• [Work order]:
Your response should be a copy of each line in the listing below that includes the word "Hook".

=====

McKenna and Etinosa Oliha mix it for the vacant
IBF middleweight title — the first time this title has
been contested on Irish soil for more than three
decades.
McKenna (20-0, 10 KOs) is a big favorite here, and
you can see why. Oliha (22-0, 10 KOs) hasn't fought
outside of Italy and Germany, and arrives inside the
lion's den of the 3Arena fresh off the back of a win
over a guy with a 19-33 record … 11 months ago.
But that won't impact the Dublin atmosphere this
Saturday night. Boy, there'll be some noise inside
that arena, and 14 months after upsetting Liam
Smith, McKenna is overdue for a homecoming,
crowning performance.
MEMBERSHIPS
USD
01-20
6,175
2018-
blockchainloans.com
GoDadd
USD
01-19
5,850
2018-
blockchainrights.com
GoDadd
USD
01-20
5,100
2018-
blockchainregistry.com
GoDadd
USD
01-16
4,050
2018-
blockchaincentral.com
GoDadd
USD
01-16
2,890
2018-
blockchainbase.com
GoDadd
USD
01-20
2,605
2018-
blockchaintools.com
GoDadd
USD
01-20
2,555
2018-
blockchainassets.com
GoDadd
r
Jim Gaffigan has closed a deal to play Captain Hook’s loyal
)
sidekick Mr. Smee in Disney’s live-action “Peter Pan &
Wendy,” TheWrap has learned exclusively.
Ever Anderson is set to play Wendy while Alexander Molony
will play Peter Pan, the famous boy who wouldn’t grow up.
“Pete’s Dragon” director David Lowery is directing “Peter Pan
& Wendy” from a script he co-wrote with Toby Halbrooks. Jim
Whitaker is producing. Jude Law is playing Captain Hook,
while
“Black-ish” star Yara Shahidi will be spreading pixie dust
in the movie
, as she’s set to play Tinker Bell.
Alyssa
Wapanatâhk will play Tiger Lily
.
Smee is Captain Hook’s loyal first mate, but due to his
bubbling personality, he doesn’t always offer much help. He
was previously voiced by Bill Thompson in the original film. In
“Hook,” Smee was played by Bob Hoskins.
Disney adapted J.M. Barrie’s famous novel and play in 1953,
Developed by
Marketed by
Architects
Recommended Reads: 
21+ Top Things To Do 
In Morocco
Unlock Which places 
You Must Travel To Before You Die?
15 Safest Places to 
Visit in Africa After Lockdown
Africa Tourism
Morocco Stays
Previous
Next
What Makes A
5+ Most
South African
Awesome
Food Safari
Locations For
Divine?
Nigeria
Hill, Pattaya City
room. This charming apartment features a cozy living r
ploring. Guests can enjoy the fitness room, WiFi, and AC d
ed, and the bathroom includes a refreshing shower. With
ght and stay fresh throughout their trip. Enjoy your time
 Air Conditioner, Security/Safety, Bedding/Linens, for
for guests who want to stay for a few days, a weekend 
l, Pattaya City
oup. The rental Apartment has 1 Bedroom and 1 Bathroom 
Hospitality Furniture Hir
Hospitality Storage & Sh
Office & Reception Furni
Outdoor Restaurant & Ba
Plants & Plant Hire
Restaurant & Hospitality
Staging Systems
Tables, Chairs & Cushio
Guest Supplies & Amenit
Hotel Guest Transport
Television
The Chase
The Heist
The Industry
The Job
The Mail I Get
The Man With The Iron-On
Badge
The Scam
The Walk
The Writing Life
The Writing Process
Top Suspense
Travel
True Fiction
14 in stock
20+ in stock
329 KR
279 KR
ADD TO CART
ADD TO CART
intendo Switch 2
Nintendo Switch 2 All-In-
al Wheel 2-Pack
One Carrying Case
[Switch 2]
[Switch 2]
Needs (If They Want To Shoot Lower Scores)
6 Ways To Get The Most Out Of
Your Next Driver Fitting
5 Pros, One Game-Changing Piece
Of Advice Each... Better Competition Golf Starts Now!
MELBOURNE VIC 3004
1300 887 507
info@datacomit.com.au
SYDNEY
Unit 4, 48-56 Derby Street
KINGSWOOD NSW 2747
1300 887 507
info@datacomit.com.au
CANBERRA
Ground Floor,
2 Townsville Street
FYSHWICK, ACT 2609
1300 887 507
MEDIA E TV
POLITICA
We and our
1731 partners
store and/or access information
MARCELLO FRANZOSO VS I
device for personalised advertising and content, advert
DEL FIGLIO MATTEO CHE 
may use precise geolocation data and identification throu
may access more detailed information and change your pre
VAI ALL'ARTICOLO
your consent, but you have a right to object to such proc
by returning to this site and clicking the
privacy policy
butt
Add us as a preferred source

=====

• [Exercise response]:
Jim Gaffigan has closed a deal to play Captain Hook’s loyal
Whitaker is producing. Jude Law is playing Captain Hook,
Smee is Captain Hook’s loyal first mate, but due to his
“Hook,” Smee was played by Bob Hoskins.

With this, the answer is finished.